Written in New York, dated 17th September 1914 and would be published in America within days. Would be reproduced in the Irish Independent on 5 October.

As an Irishman, and one who has identified with the Irish Volunteer movement since it began, I feel it my duty to protest against the claim now put forward by the British Government that, because the Government has agreed with its political opponents to “place the Home Rule Bill on the Statute Book” and to defer its operation until after the war, and until an “Amending Bill” to profoundly modify its provisions has been introduced and passed, Irishmen in return should enlist in the British Army and aid the allied Asiatic and European Powers in a war against a people who have never wronged Ireland.

The British Liberal Party has been publicly pledged for twenty-eight years to give self-government to Ireland. It has not yet fulfilled that pledge. Instead it now offers to sell, at a very high price, a wholly hypothetical and indefinite form of partial internal control of certain specified Irish services, if, in return for this promissory note (payable after death) the Irish people will contribute their blood, their honour, and their manhood in a war that in no wise concerns them. Ireland has no quarrel with the German people, or just cause of offence against them.

I will not pronounce an opinion upon the British standpoint in this war, beyond saying that the public profession under which it was begun, namely to defend the violated neutrality of Belgium, is being daily controverted by the official spokesmen of Great Britain. The London Times, in its issue of the 14th instant, declared that Great Britain would not consent to peace on any terms that did not involve the “dismantling of the German Navy” and the permanent impairment of Germany’s place in the world as a great seafaring nation. That may or may not be a worthy end for British statesmanship to set before it, and a warrant for the use of British arms against Germany, but it is no warrant for Irish honour or common sense to be involved in this conflict. There is no gain, moral or material, Irishmen can draw from assailing Germany. The destruction of the German Navy, or the sweeping of German commerce from the seas, will bring no profit to a people whose own commerce was long since swept from land and sea.

Ireland has no blood to give to any land, to any cause, but that of Ireland. Our duty as a Christian people is to abstain from bloodshed; and our duty as Irishmen is to give our lives for Ireland. Ireland needs all her sons. In the space of sixty-eight years her population has fallen by far over four million souls, and in every particular of national life she shows a steady decline of vitality. Were the Home Rule Bill all that is claimed for it, and were it freely given to-day, to come into operation to-morrow, instead of being offered for sale on terms of exchange that only a fool would accept, it would be the duty of Irishmen to save their strength and manhood for the trying tasks before them, to build up from a depleted population the fabric of a ruined national life.

Ireland has suffered at the hands of British administrators a more prolonged series of evils, deliberately inflicted, than any other community of civilised men. To-day, when no margin of vital strength remains for vital tasks at home, when its fertile fields are reduced by set design to reproducing animals and not men, the remnant of our people are being urged to lay down their lives on foreign fields in order that great and inordinately wealthy communities may grow greater and richer by the destruction of a rival’s trade and industry. Had this war the highest moral aim in view, as its originators claim for it, it would still be the duty of Irishmen to keep out of it.

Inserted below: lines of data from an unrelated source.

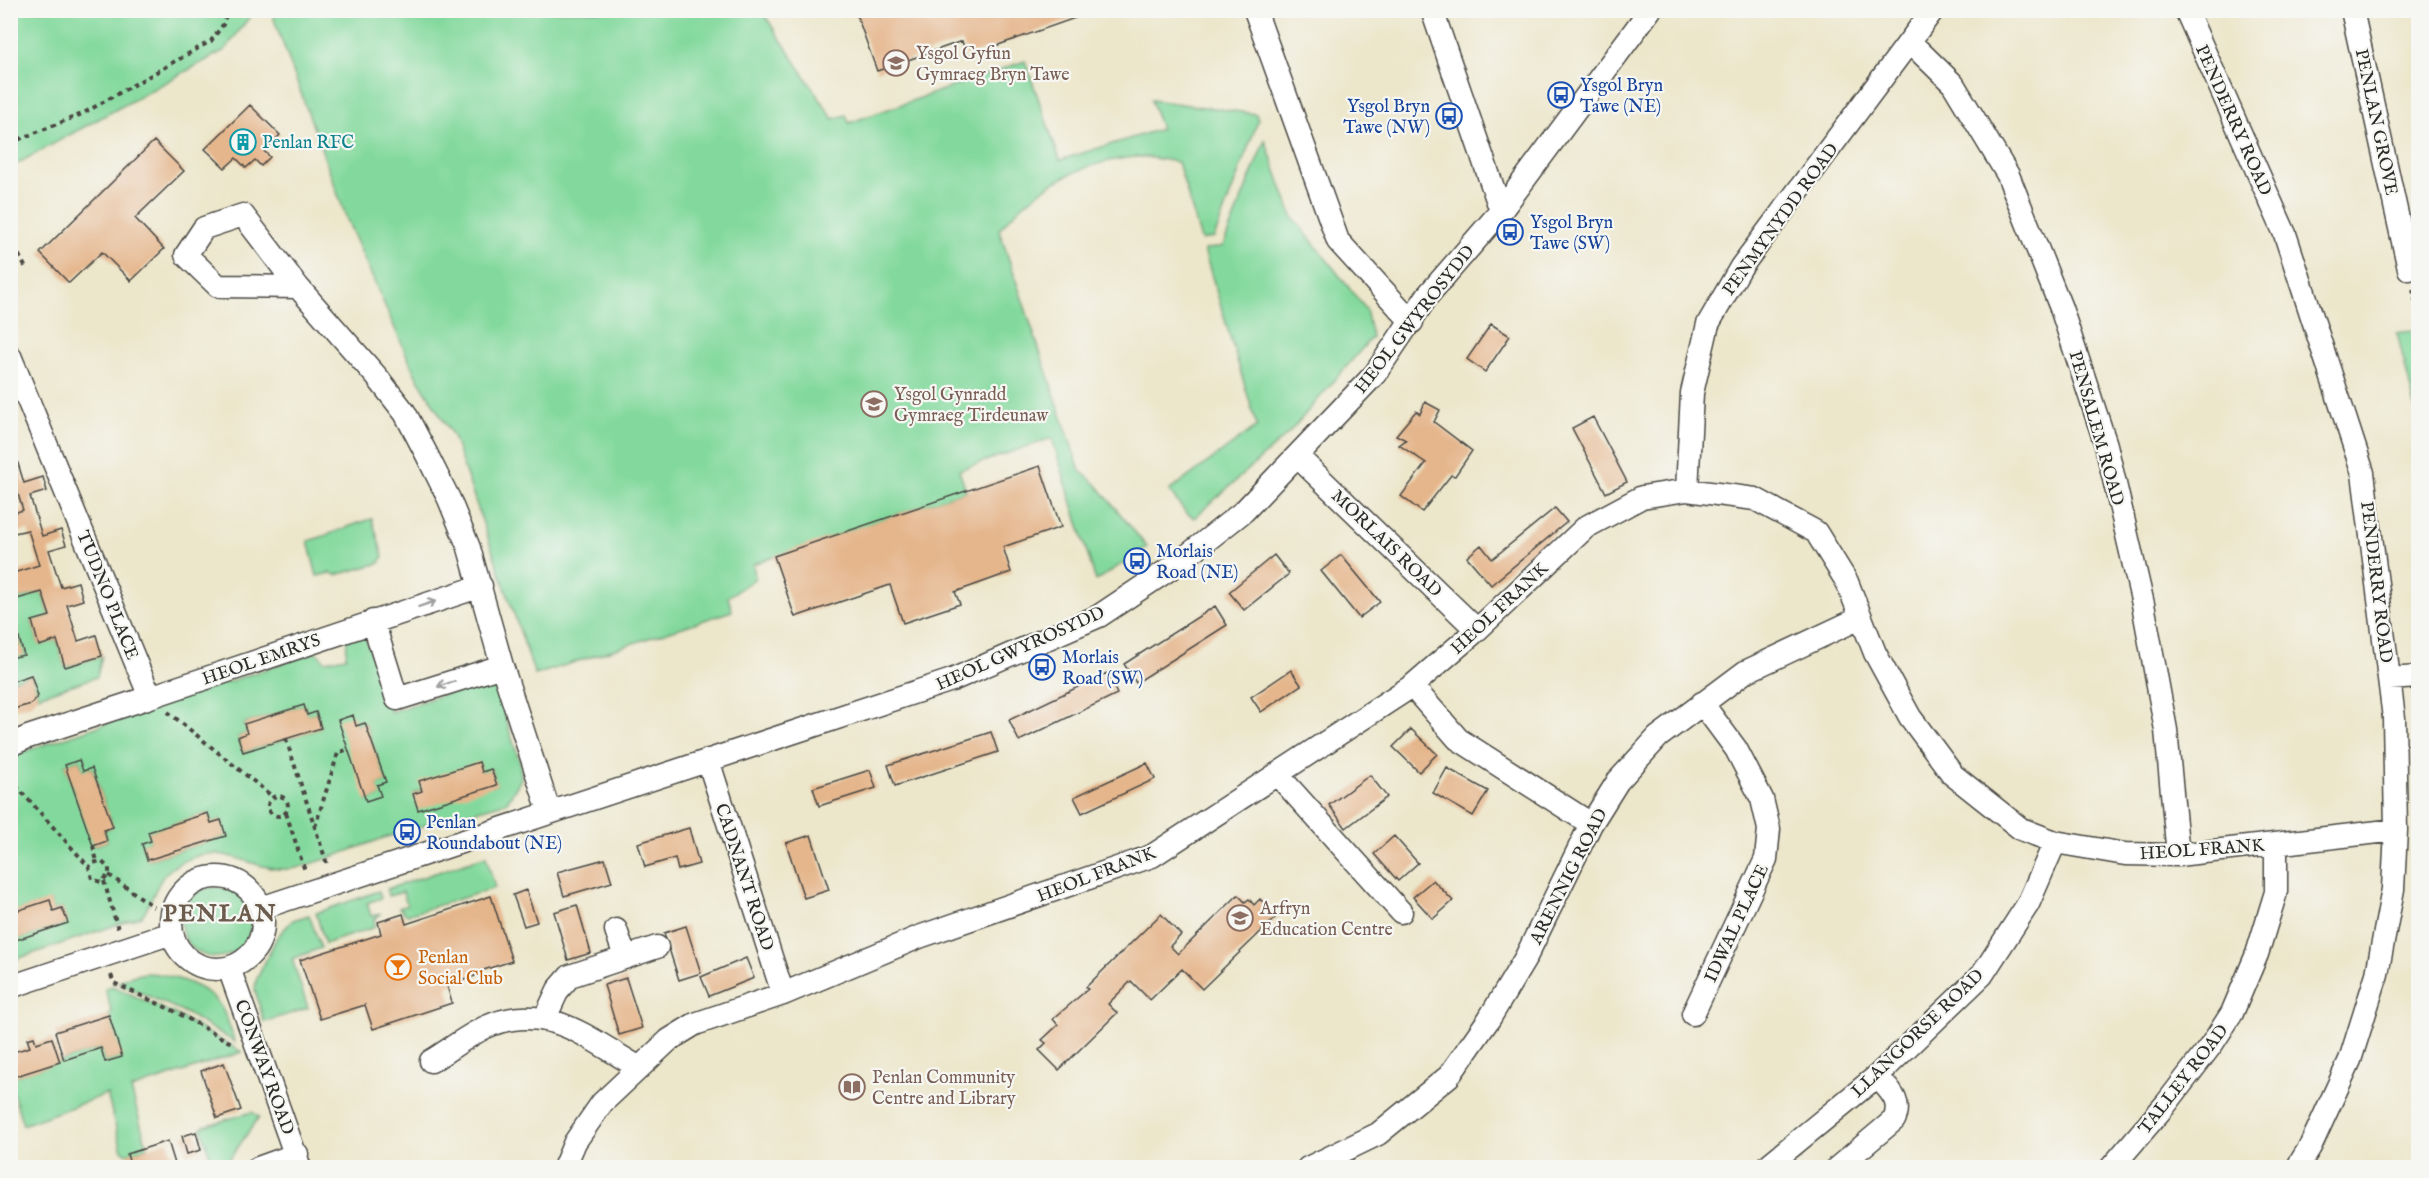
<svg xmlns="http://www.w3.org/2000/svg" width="2429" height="1178" font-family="'IM FELL English',serif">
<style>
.green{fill:#83d99d;stroke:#578264;stroke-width:1.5;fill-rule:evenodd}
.building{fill:#e5b68c}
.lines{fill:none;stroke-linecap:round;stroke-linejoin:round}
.minor-casing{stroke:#484743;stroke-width:25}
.path{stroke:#484743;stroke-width:4;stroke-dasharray:4.5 4.5;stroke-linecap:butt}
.minor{stroke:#fff;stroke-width:22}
.oneway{stroke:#a0a0a0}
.labels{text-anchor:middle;stroke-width:4.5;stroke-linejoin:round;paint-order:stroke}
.education-label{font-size:18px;fill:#785e54;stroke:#f6f6f2;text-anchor:start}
.transit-label{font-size:18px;fill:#164399;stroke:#f6f6f2;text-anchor:start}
.street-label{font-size:18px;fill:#2b2b2b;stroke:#f6f6f2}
.culture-label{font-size:18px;fill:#0d838f;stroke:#f6f6f2;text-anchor:start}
.food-label{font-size:18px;fill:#c56008;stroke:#f6f6f2;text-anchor:start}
.district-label{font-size:24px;font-weight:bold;letter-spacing:1.5px;fill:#6c5c4d;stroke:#f6f6f2}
</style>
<rect width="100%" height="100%" fill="#f6f6f2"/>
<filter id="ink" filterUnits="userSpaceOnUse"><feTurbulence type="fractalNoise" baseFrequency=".0167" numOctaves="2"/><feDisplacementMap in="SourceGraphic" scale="12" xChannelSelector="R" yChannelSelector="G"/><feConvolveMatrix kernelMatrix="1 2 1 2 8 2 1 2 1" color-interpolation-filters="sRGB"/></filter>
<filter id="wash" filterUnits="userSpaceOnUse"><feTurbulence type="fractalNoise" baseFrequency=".008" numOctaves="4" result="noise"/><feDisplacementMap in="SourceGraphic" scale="24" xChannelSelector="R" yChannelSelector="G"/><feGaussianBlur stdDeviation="1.35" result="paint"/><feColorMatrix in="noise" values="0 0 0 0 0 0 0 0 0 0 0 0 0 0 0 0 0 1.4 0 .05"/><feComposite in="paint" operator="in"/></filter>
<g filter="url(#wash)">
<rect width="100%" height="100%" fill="#ece6ca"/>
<!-- green -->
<path class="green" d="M10,11L11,10L254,11L225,50L11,167Z
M271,11H762L833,119L846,115L849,123L1025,61L1060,160L1161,129L1151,100L1256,114L1258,121L1214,238L1201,240L1178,162C1164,160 1149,156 1136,157C1079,162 1035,187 999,230L1080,471L1096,484L1147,547L1096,581L1052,438L959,470L966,491L753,564L755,577L753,580L728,597L732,611L535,675L453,436L415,374L348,222Z
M1265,140L1292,216L1366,309L1372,337L1288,434L1194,518L1186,513L1169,491L1257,426L1204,250L1223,246Z
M2418,330V418L2397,333Z
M372,519L383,556L380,563L336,575L330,573L317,576L308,541C331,535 349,525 372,519Z
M42,592L50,616L32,622L39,645L57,640L65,667L102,656L97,677L38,696L31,675L12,681L11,658L24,654L15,625L11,626V601Z
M364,633L391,712L484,681L494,683L520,763L521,779L507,802C470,813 433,822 396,834C363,844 330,860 296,868C261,876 229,844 194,857C154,871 161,887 142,916L11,961L10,942L67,923L62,908L53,911L50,901L11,913V756L316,652L325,661L346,657L347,640ZM304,705L307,715L317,712L321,728L243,752L238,737L247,733L244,724ZM352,715L356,726L365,723L386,782L377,785L380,796L367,801ZM79,760L83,771L92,768L113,827L104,830L107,841L94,846L65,765ZM479,763L482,772L492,770L496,785L413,794ZM208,813L211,823L221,820L225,836L148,860L142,845L151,841L149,832Z
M486,856L495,888L407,915L399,908L407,905L403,892L388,896L387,889Z
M181 922a35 35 0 1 1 70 0a35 35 0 1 1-70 0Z
M379,891L381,898L367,903L371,916L380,914L374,920L375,927L325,944L316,913Z
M309,915L321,948L292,959L308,1008L264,1022L255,990L256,981L277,937L293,920Z
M145,973C167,973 205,985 218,1003C227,1013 230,1030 235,1042L182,1011L118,983L128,977Z
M112,986L175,1014L242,1052L131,1089L147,1147L127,1154L122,1150L107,1094L23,1125L11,1086L10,1074L13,1077L101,1048L105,1062L121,1057L109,1015L112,1013L105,988Z
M252,1112L259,1117L226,1164L213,1167L201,1127Z"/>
<g id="blocks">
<!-- building -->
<path class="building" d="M855,10H1095V11L967,56L962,41L877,71Z
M250,105L280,135L264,151L270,157L261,166L255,160L246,168L236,158L225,168L205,149Z
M154,141L184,171L135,218L164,249L131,281L102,252L69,283L40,253Z
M1491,324L1510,336L1485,372L1467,359Z
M1425,402L1440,410L1434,422L1472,451L1455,476L1451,475L1422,512L1401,496L1426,463L1399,445L1406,440L1396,435L1416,411L1420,414Z
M1593,417L1627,482L1606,493L1572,428Z
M13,447L24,483L43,477L47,491L30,496L42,536L61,530L66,545L49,550L61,587L78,582L83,600L67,605L78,641L96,635L102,656L65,667L57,640L39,646L32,621L50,616L42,592L10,601V574L39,565L28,530L10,534V514L23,510L13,478H10V448Z
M1040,466L1061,527L1003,547L1011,572L955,592L960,604L903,623L890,585L795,617L774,556Z
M1555,508L1567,522L1491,585L1467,557L1481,545L1492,559Z
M1274,555L1289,574L1244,610L1229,592Z
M1341,555L1380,602L1359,618L1321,571Z
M1215,606L1227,625L1136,683L1124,664Z
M15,625L24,655L10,658V626Z
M1291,670L1301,685L1261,712L1251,697Z
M1107,673L1117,694L1019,741L1009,720Z
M31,675L38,696L31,704L10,710V682Z
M304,705L307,715L316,712L321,728L243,752L238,737L247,733L244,724Z
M353,715L356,726L365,723L386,782L377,785L381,796L366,801L338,720Z
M1411,729L1437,754L1419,772L1393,747Z
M991,732L998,752L895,786L888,765Z
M79,760L83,771L92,768L113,827L104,830L107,841L93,846L65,765Z
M479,762L482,772L491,769L497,785L418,810L413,794L422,791L419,781Z
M1147,763L1155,779L1082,813L1074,797Z
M1447,768L1488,791L1473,816L1433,793Z
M870,770L876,788L819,806L813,788Z
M1370,775L1387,797L1346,828L1329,805Z
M208,813L211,823L221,820L226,836L147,860L142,844L151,841L148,832Z
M689,828L699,864L678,870L675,858L645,867L638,843Z
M811,835L829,890L804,898L786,843Z
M1394,836L1418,863L1398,881L1374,854Z
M605,859L612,882L564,896L557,872Z
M1433,880L1453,901L1433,919L1413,897Z
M526,890L537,922L524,926L513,895Z
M1238,895L1245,902L1249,899L1254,905L1260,899L1277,916L1202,989L1182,969L1150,1000L1131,981L1108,1004L1117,1013L1059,1070L1039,1050L1046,1043L1042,1040L1058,1025L1053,1019L1088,989L1086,987L1161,914L1181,935L1170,946L1178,954Z
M491,896L512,961L474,973L475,976L447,986L452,1003L373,1029L365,1005L320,1019L300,960L381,934L378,922L403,914L406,924Z
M50,900L53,911L62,908L68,923L10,942V913Z
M577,905L591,953L568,960L554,912Z
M686,926L701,973L679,980L664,933Z
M746,958L754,978L709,996L701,977Z
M626,978L642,1028L619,1035L604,985Z
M109,1015L122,1057L105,1062L101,1048L64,1060L55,1032Z
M34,1037L36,1043L52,1038L60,1062L13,1077L10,1053L30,1047L27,1039Z
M224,1063L241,1110L217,1118L201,1071Z
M196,1132L201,1150L187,1154L182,1136Z
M168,1141L176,1167L131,1168L127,1154Z"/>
</g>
</g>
<g filter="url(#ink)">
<use href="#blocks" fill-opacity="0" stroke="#484743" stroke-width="1.5"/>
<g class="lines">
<!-- minor casing -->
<g class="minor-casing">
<path id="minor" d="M1255,10L1338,241L1412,322
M1432,10L1501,211
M2186,10L2285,234L2363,473L2394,718L2396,830L2393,889L2377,974L2350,1060L2310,1147L2297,1168
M2352,10L2409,269
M1910,42L1953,84L2008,175L2061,308L2106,445L2143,604L2166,730L2178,855
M298,287L218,286L186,255L204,228L243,215L298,287L377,377L405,413L426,453L449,499L469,548L502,666L549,811
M10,356L150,697L28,737L10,745
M1297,456L1477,630
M1687,490L1692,393L1708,324L1741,267L1933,10
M373,621L397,699L502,666
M2389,679L2418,677
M1412,686L1458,739L1591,824
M150,697L481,586
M708,760L783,994
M1277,774L1401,912
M171 923a46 46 0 1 1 92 0a46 46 0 1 1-92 0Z
M261,908L952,680L1099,616L1174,566L1244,511L1375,374L1428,295L1501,211L1650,10
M616,930L625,957
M229,968L300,1168
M10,987L172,933
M1693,1014L1766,859L1769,829L1762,799L1736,749L1702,703
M545,1018L558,990L570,976L657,947
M431,1061C449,1050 467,1036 486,1027C546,1000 587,1038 638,1067
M258,1168L297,1154
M564,1168L575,1142L602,1103L669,1040L695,1024L783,994L919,937L1152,856L1412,686L1477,630L1586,527L1642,497L1687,490L1755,499L1816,532L1847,582L1875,653L1910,717L1953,775L2021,829L2055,842L2125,854L2178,855L2396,830
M1308,1168L1378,1134L1449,1076L1489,1019L1525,959L1591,824L1618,781L1658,737L1745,672L1860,618
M1765,1168L1877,1076L1982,975L2028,904L2055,842
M1837,1168L1894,1120C1903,1101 1889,1090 1877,1076
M2111,1168L2166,1104L2212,1044L2232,1013L2257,954L2276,892V845"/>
</g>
<!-- path -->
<path class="path" d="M10,143L82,114L211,41L225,22V10
M10,239L27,270
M2413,289L2418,314
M168,712L273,797
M286,739L327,864
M10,779L89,867L92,879L101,882L109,875V868L101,861L93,863L89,867
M268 806a10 10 0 1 1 20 0a10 10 0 1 1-20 0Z
M286,813L305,871
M315,827L338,753L348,749
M93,846L97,861
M109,875L154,907
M104,881L118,929
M111,975L114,983L176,1012L233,1044"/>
<!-- minor -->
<use href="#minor" class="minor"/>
</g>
<!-- one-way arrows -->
<defs><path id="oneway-shaft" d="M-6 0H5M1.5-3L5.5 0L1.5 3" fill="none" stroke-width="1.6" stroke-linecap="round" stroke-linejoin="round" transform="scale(1.5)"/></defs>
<g class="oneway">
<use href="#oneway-shaft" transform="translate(427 604) rotate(-18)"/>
<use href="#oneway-shaft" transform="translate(446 684) rotate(162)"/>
</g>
</g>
<!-- icons -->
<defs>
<g id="school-ring" transform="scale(1.35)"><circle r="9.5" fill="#f6f6f2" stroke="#8d6e63" stroke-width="1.5"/><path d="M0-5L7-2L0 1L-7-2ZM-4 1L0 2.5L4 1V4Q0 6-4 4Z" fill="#8d6e63"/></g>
<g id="bus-ring" transform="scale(1.35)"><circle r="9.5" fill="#f6f6f2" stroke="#1a4fb4" stroke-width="1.5"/><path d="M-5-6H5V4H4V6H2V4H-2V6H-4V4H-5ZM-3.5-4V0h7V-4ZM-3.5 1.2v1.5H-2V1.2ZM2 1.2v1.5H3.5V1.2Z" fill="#1a4fb4"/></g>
<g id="building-ring" transform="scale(1.35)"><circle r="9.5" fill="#f6f6f2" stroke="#0f9aa8" stroke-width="1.5"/><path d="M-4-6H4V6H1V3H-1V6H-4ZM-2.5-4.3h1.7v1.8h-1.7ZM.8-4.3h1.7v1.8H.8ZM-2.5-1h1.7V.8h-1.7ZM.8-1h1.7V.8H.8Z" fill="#0f9aa8"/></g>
<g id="bar-ring" transform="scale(1.35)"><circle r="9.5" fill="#f6f6f2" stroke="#e8710a" stroke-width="1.5"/><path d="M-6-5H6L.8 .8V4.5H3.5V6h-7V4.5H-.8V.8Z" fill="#e8710a"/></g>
<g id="library-ring" transform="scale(1.35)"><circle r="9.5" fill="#f6f6f2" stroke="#8d6e63" stroke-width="1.5"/><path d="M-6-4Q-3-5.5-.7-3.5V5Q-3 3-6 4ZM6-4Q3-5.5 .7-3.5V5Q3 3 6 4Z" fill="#8d6e63"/></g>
</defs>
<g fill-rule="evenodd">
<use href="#school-ring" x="896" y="63"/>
<use href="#bus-ring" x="1561" y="95"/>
<use href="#bus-ring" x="1449" y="116"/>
<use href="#building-ring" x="243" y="142"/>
<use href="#bus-ring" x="1510" y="232"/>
<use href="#school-ring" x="874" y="404"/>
<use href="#bus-ring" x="1137" y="561"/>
<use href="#bus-ring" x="1042" y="667"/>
<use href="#bus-ring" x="407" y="832"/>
<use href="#school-ring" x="1240" y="918"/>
<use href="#bar-ring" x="398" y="967"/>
<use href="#library-ring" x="852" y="1087"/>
</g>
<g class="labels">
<!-- education labels -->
<g class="education-label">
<text x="916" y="59">Ysgol Gyfun<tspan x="916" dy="21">Gymraeg Bryn Tawe</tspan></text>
<text x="894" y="400">Ysgol Gynradd<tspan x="894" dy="21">Gymraeg Tirdeunaw</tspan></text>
<text x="1260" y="914">Arfryn<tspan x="1260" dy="21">Education Centre</tspan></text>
<text x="872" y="1083">Penlan Community<tspan x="872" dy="21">Centre and Library</tspan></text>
</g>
<!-- transit labels -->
<g class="transit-label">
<text x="1580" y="91">Ysgol Bryn<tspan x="1580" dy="21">Tawe (NE)</tspan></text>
<text x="1430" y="112" text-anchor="end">Ysgol Bryn<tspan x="1430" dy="21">Tawe (NW)</tspan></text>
<text x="1530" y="228">Ysgol Bryn<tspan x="1530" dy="21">Tawe (SW)</tspan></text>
<text x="1156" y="557">Morlais<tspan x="1156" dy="21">Road (NE)</tspan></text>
<text x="1062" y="663">Morlais<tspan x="1062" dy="21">Road (SW)</tspan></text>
<text x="426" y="828">Penlan<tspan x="426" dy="21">Roundabout (NE)</tspan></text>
</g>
<!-- street labels -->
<g class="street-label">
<text transform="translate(2234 120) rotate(66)" y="6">PENDERRY ROAD</text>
<text transform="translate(2377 122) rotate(78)" y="6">PENLAN GROVE</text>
<text transform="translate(1780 219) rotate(-54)" y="6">PENMYNYDD ROAD</text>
<text transform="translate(1414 319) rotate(-52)" y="6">HEOL GWYROSYDD</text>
<text transform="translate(2097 428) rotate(74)" y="6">PENSALEM ROAD</text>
<text transform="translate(1387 543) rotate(44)" y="6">MORLAIS ROAD</text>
<text transform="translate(2377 582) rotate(83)" y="6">PENDERRY ROAD</text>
<text transform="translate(108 595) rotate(68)" y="6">TUDNO PLACE</text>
<text transform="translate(1499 608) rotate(-43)" y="6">HEOL FRANK</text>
<text transform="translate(1020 648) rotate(-24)" y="6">HEOL GWYROSYDD</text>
<text transform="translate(261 659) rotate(-19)" y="6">HEOL EMRYS</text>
<text transform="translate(2202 849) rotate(-4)" y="6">HEOL FRANK</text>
<text transform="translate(1096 874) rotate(-21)" y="6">HEOL FRANK</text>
<text transform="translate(1568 876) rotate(-63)" y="6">ARENNIG ROAD</text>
<text transform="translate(745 877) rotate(72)" y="6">CADNANT ROAD</text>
<text transform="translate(1736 923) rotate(-65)" y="6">IDWAL PLACE</text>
<text transform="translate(1917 1033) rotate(-44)" y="6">LLANGORSE ROAD</text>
<text transform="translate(265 1067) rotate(70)" y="6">CONWAY ROAD</text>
<text transform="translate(2183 1079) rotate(-52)" y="6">TALLEY ROAD</text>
</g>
<!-- culture labels -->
<g class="culture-label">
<text x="262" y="148">Penlan RFC</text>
</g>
<!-- food labels -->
<g class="food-label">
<text x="418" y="963">Penlan<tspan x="418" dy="21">Social Club</tspan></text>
</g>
<!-- district labels -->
<g class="district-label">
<text x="220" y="921">PENLAN</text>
</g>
</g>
<!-- margin -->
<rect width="2429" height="1178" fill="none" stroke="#f6f6f2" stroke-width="36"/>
</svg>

If Irish blood is to be “the seal that will bring all Ireland together in one nation, and in liberties equal and common to all,” then let that blood be shed in Ireland, where alone it can be righteously shed to secure those liberties. It was not Germany who destroyed the national liberties of the Irish people, and we cannot recover the national life struck down in our own land by carrying fire and sword into another land.

The cause of Ireland is greater than the cause of any party; higher than the worth of any man; richer in its poverty than all the riches of Empire. If we sell it now, we are unworthy of the name of Irishmen. If to-day we barter that cause in a sordid bargain, we shall prove ourselves a people unworthy of freedom, a dwindling race of cravens from whose veins the blood of manhood has ben drained. If to fight now is our duty, then let us fight on that soil where so many generations of slain Irishmen lie in honour and fame. Let our graves be in that patriot grass whence alone the corpse of Irish nationality can spring to life. Ireland will be “false to her history, to every consideration of honour, good faith, and self-interest” if she now willingly responds to the call of the British Government to send her brave sons and faithful hearts to fight in a cause that has no glint of chivalry or gleam of generosity in all its line of battle. If this be a war for the “small nationalities,” as its planners term it, then let it begin, for one small nationality, at home.

Speaking as one of those who helped to found the Irish Volunteers, I say in their name that no Irishman fit to bear arms in the cause of his country’s freedom can join the allied millions now attacking Germany, in a war that at the best concerns Ireland not at all, and that can only add fresh burdens and establish a new drain in the interest of another community, upon a people that has already been bled to the verge of Death.